Kepala Badan Pendapatan Daerah (Bapenda) DKI Jakarta, Lusiana Herawati, sebelumnya telah menyampaikan bahwa insentif pajak kendaraan listrik ini memang berpotensi mengurangi penerimaan daerah. Namun, ia menegaskan bahwa hal tersebut telah dipertimbangkan dengan matang oleh Pemprov DKI Jakarta.

“Jadi, memang ada potensi PAD kita yang hilang, tapi ini kan memang bagian dari kebijakan kita untuk mendorong kendaraan listrik. Kebijakan ini sudah kita pertimbangkan,” kata Lusiana pada Senin (22/8).
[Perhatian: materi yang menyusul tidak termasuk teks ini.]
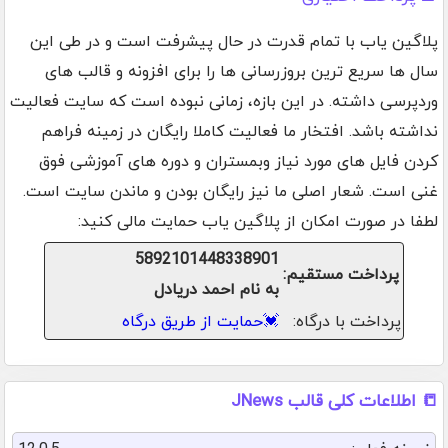
پلاگین یاب با تمام قدرت در حال پیشرفت است و در طی این
سال ها سریع ترین بروزرسانی ها را برای افزونه و قالب های
وردپرسی داشته. در این بازه، زمانی نبوده است که سایت فعالیت
نداشته باشد. افتخار ما فعالیت کاملا رایگان در زمینه فراهم
کردن فایل های مورد نیاز وبمستران و دوره های آموزشی فوق
غنی است. شعار اصلی ما نیز رایگان بودن و ماندن سایت است.
لطفا در صورت امکان از پلاگین یاب حمایت مالی کنید:
5892101448338901
پرداخت مستقیم:
به نام احمد دریادل
پرداخت با درگاه:
💓
حمایت از طریق درگاه
📒 اطلاعات کلی قالب JNews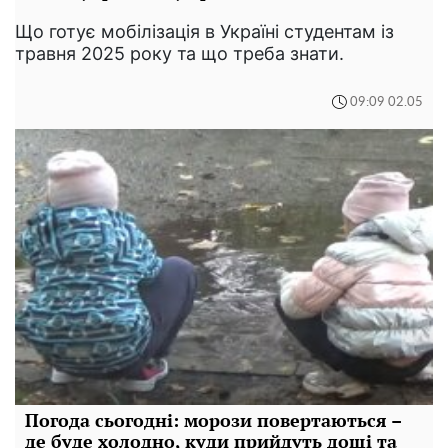
Що готує мобілізація в Україні студентам із
травня 2025 року та що треба знати.
09:09 02.05
Погода сьогодні: морози повертаються –
де буде холодно, куди прийдуть дощі та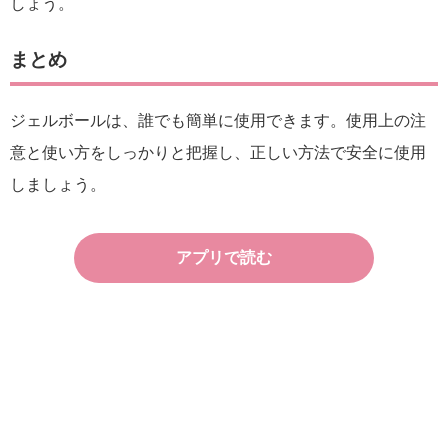
しょう。
まとめ
ジェルボールは、誰でも簡単に使用できます。使用上の注
意と使い方をしっかりと把握し、正しい方法で安全に使用
しましょう。
アプリで読む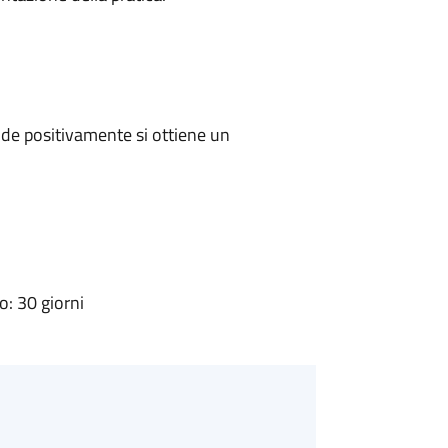
de positivamente si ottiene un
: 30 giorni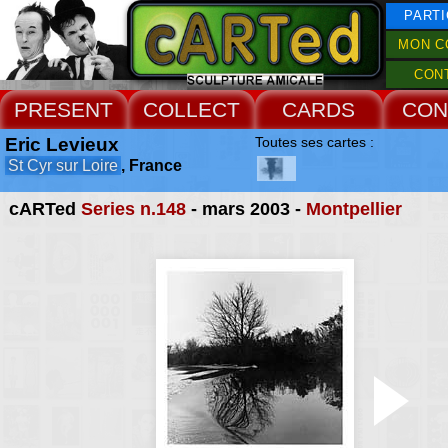
PARTI
MON C
CON
PRESENT
COLLECT
CARDS
CON
Eric Levieux
Toutes ses cartes :
St Cyr sur Loire
, France
cARTed
Series n.148
- mars 2003 -
Montpellier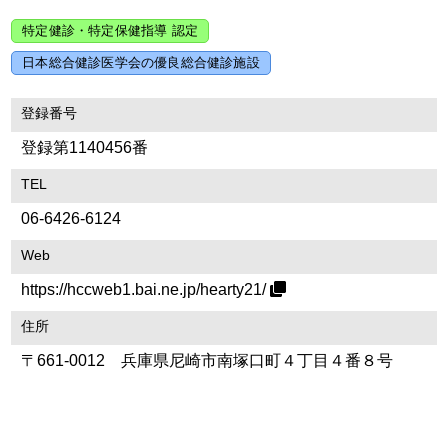
特定健診・特定保健指導 認定
日本総合健診医学会の優良総合健診施設
登録番号
登録第1140456番
TEL
06-6426-6124
Web
https://hccweb1.bai.ne.jp/hearty21/
住所
〒661-0012 兵庫県尼崎市南塚口町４丁目４番８号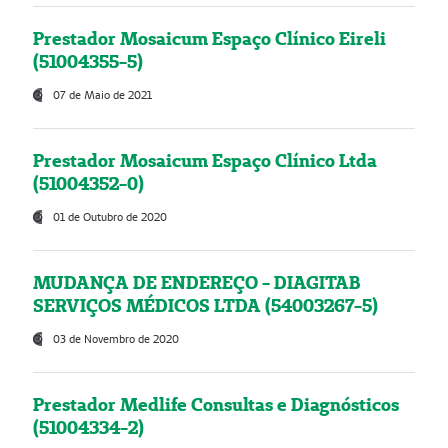
Prestador Mosaicum Espaço Clínico Eireli
(51004355-5)
07 de Maio de 2021
Prestador Mosaicum Espaço Clínico Ltda
(51004352-0)
01 de Outubro de 2020
MUDANÇA DE ENDEREÇO - DIAGITAB
SERVIÇOS MÉDICOS LTDA (54003267-5)
03 de Novembro de 2020
Prestador Medlife Consultas e Diagnósticos
(51004334-2)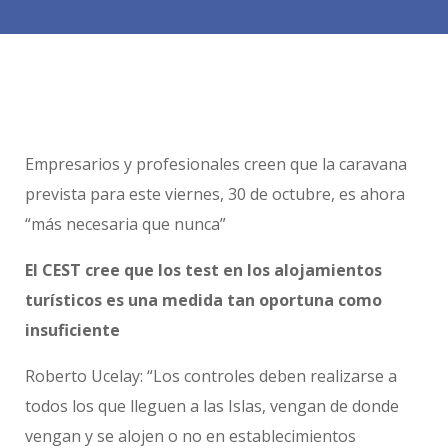
Empresarios y profesionales creen que la caravana
prevista para este viernes, 30 de octubre, es ahora
“más necesaria que nunca”
El CEST cree que los test en los alojamientos
turísticos es una medida tan oportuna como
insuficiente
Roberto Ucelay: “Los controles deben realizarse a
todos los que lleguen a las Islas, vengan de donde
vengan y se alojen o no en establecimientos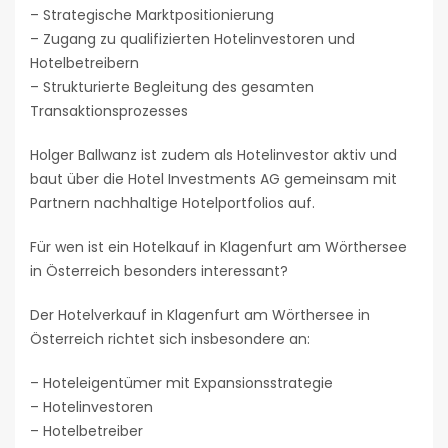
– Strategische Marktpositionierung
– Zugang zu qualifizierten Hotelinvestoren und
Hotelbetreibern
– Strukturierte Begleitung des gesamten
Transaktionsprozesses
Holger Ballwanz ist zudem als Hotelinvestor aktiv und
baut über die Hotel Investments AG gemeinsam mit
Partnern nachhaltige Hotelportfolios auf.
Für wen ist ein Hotelkauf in Klagenfurt am Wörthersee
in Österreich besonders interessant?
Der Hotelverkauf in Klagenfurt am Wörthersee in
Österreich richtet sich insbesondere an:
– Hoteleigentümer mit Expansionsstrategie
– Hotelinvestoren
– Hotelbetreiber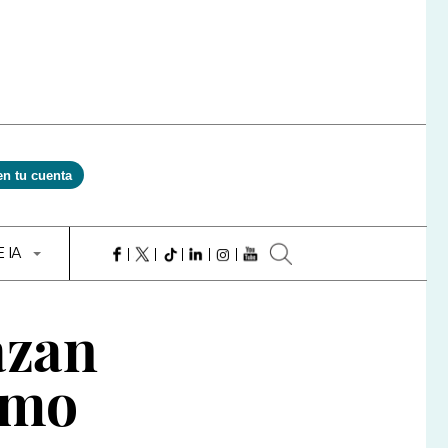
en tu cuenta
E IA
azan
omo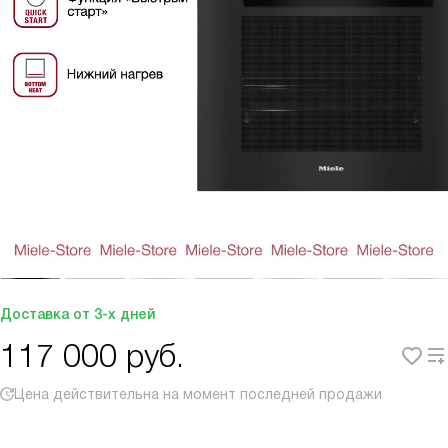
Доставка от 3-х дней
117 000
руб.
Цена действительна на момент последней продажи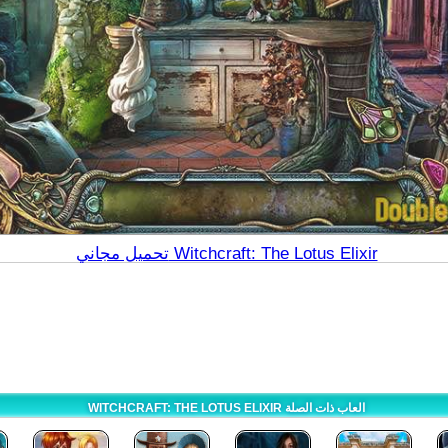
تحميل مجاني Witchcraft: The Lotus Elixir
WITCHCRAFT: THE LOTUS ELIXIR العاب ذات الصلة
Data dari Dinas Perhubungan DKI Jakarta per 13 Agustus 2022 menunjukkan bahwa terdapat 667 kendaraan listrik yang terdaftar di Jakarta. Jumlah ini masih tergolong kecil jika dibandingkan dengan total kendaraan bermotor yang ada, namun diharapkan akan terus meningkat seiring dengan adanya berbagai insentif yang ditawarkan.

Kebijakan insentif ini merupakan langkah strategis Pemprov DKI Jakarta dalam mewujudkan target penurunan emisi karbon dan menciptakan Jakarta yang lebih hijau. Meski ada potensi kerugian finansial jangka pendek, manfaat lingkungan jangka panjang menjadi pertimbangan utama dalam pengambilan keputusan ini.